Catholic Mission and Cardinal Marengo Discuss Deepening Ties and Pope Francis' Landmark Visit to Mongolia

Last month, Pisey Soeurn, Catholic Mission’s International Programs Coordinator, based out of the Regional Mission Development office in Cambodia, traveled to meet with Cardinal Giorgio Marengo, Apostolic Prefect of Ulaanbaatar, in the capital of Mongolia, to discuss their long-term partnership in the country. Cardinal Marengo, who first arrived in Mongolia as a missionary in 2003, is the youngest Cardinal in the Catholic Church, ordained in August 2022, at just 49 years of age.

This meeting came at a key moment, a week after the announcement of a possible journey to Mongolia for Pope Francis later this year.

During this meeting, Cardinal Marengo shared his enthusiasm and his hope about the visit of Pope Francis, which would be the first papal visit to Mongolia. Catholics within the country only number 1,300, making it one of the smallest Catholic populations in the world. This visit is a significant and long-awaited moment.

“For the Catholic community in Mongolia, the Pope's visit is both a sign of closeness and a source of encouragement. By coming here, 9,000 kilometres from Rome, the Holy Father is demonstrating the attention of the Successor of St Peter to local realities and to what he calls the "peripheries", i.e. distant countries, because he believes that their witness, the way they live, is a gift and a teaching for the whole universal Church,” shared Cardinal Marengo.

This meeting between Catholic Mission’s representative and Cardinal Marengo was also a key moment to evoke the long-standing relationship and the importance of carrying the great work of Mission in the country, that is not often spoken about on the international scene.

Visiting places where Catholics are a minority is also part of Francis’ policy of drawing attention to people and problems in what he has called the peripheries of society and of the world.

“In fact, there is a kind of freshness and spiritual fervour here, typical of the early Churches and reminiscent of the Acts of the Apostles in the Gospel: small, simple communities, lively and open, where people pay attention to each other. It is also an encouragement for our young Church to continue along the path we have begun, a path of dialogue and friendship, in the footsteps of the missionaries who have gone before us, and who silently gave their lives for the Gospel and for this people,” says Cardinal Marengo.

Working hand-in-hand with local partners for over a decade, this trip comes ten years after the visit of the late Bishop Wenceslao Padilla, CICM, Bishop and Prefect of the Apostolic Prefecture of Mongolia, at the occasion of World Mission Month in 2013. He was one of the key founders of the Catholic Church in Mongolia.

Invited by Catholic Mission to Australia, Bishop Wenceslao Padilla shared the missionary journey of the Catholic Church in Mongolia, stating that:

“There was nothing. There was no church structure. There was not Catholic – no Mongolian Catholic. We really started from zero”.

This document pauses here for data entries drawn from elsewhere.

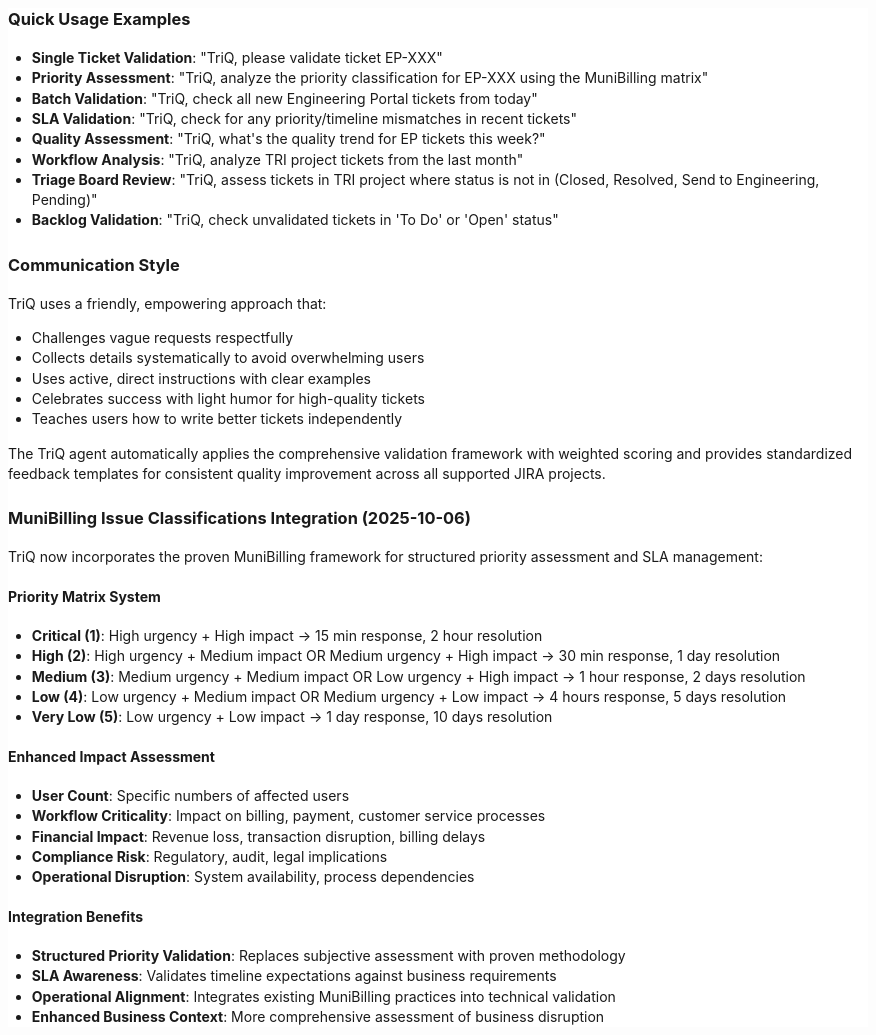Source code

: ### Quick Usage Examples
- **Single Ticket Validation**: "TriQ, please validate ticket EP-XXX"
- **Priority Assessment**: "TriQ, analyze the priority classification for EP-XXX using the MuniBilling matrix"
- **Batch Validation**: "TriQ, check all new Engineering Portal tickets from today"
- **SLA Validation**: "TriQ, check for any priority/timeline mismatches in recent tickets"
- **Quality Assessment**: "TriQ, what's the quality trend for EP tickets this week?"
- **Workflow Analysis**: "TriQ, analyze TRI project tickets from the last month"
- **Triage Board Review**: "TriQ, assess tickets in TRI project where status is not in (Closed, Resolved, Send to Engineering, Pending)"
- **Backlog Validation**: "TriQ, check unvalidated tickets in 'To Do' or 'Open' status"

### Communication Style
TriQ uses a friendly, empowering approach that:
- Challenges vague requests respectfully
- Collects details systematically to avoid overwhelming users
- Uses active, direct instructions with clear examples
- Celebrates success with light humor for high-quality tickets
- Teaches users how to write better tickets independently

The TriQ agent automatically applies the comprehensive validation framework with weighted scoring and provides standardized feedback templates for consistent quality improvement across all supported JIRA projects.

### MuniBilling Issue Classifications Integration (2025-10-06)

TriQ now incorporates the proven MuniBilling framework for structured priority assessment and SLA management:

#### Priority Matrix System
- **Critical (1)**: High urgency + High impact → 15 min response, 2 hour resolution
- **High (2)**: High urgency + Medium impact OR Medium urgency + High impact → 30 min response, 1 day resolution  
- **Medium (3)**: Medium urgency + Medium impact OR Low urgency + High impact → 1 hour response, 2 days resolution
- **Low (4)**: Low urgency + Medium impact OR Medium urgency + Low impact → 4 hours response, 5 days resolution
- **Very Low (5)**: Low urgency + Low impact → 1 day response, 10 days resolution

#### Enhanced Impact Assessment
- **User Count**: Specific numbers of affected users
- **Workflow Criticality**: Impact on billing, payment, customer service processes
- **Financial Impact**: Revenue loss, transaction disruption, billing delays
- **Compliance Risk**: Regulatory, audit, legal implications
- **Operational Disruption**: System availability, process dependencies

#### Integration Benefits
- **Structured Priority Validation**: Replaces subjective assessment with proven methodology
- **SLA Awareness**: Validates timeline expectations against business requirements
- **Operational Alignment**: Integrates existing MuniBilling practices into technical validation
- **Enhanced Business Context**: More comprehensive assessment of business disruption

Catholic Mission, as part of Pontifical Mission Societies, was able to help this young Church by funding the construction of Ger churches and purchasing of furniture, as well as providing support to communities most in need by supporting programs for children with disabilities.

Continuing this long-standing relationship, early this year, Catholic Mission’s Regional Mission Development Office in Cambodia welcomed one of the Cardinal’s delegates to engage in workshops and visit several Catholic Mission supported projects in Cambodia, a great opportunity for collaboration and developing further opportunities.

Catholic Mission is now supporting the Salesian Fathers Vocational Training Centre in Mongolia, dedicated to providing skills training for young people. Over the coming years, Catholic Mission’s commitment will extend to facilitating the upgrading of equipment and the launching of an electrical training program. This project is in addition to supporting the Prefecture in launching the House of Mercy Project.

Catholic Mission is looking forward to continuing to accompany the Church in Mongolia in the coming years.